Charles McGonigal, a former FBI official involved in the investigation of Donald Trump’s ties to Russia, has been charged with violating sanctions and collaborating with Russian oligarch Oleg Deripaska, the Department of Justice announced Monday.
According to federal prosecutors, McGonigal received “concealed payments” from a Russian intelligence officer in exchange for his help in having sanctions targeting Deripaska lifted. McGonigal is being charged by the Federal District in Manhattan with additional counts relating to money laundering and conspiracy.
“Charles McGonigal, a former high-level FBI official, and Sergey Shestakov, a Court interpreter, violated U.S. sanctions by agreeing to provide services to Oleg Deripaska, a sanctioned Russian oligarch. They both previously worked with Deripaska to attempt to have his sanctions removed, and, as public servants, they should have known better,” U.S. Attorney Damian Williams wrote in a statement released Monday.

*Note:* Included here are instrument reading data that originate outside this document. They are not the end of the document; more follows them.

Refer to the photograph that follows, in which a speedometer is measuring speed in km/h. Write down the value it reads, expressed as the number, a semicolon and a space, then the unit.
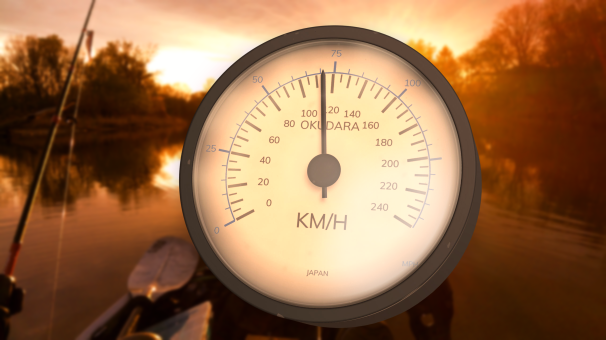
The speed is 115; km/h
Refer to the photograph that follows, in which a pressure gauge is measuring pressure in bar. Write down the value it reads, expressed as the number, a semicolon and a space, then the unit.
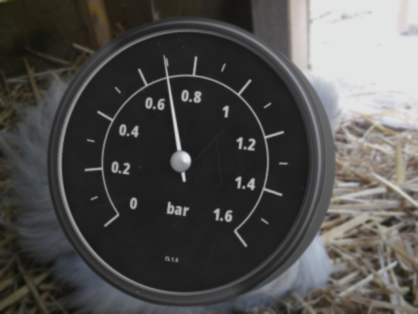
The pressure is 0.7; bar
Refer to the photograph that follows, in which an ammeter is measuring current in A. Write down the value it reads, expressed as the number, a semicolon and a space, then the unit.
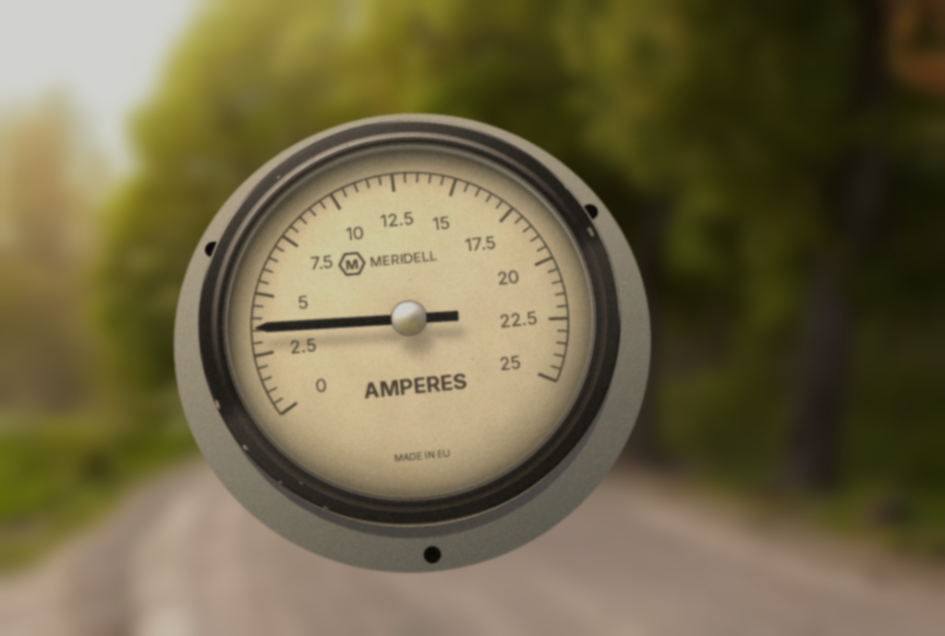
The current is 3.5; A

As chief of counterintelligence in the bureau’s New York City field office, McGonigal was among the first FBI officials to learn of the fateful conversation between a senior Trump campaign adviser and a foreign diplomat over the topic of Hillary Clinton’s emails, the Washington Free Beacon noted. Knowledge of that interaction proved crucial to the federal agency opening an investigation into the matter, which ultimately found there was no evidence of collusion between the Trump campaign and Russia.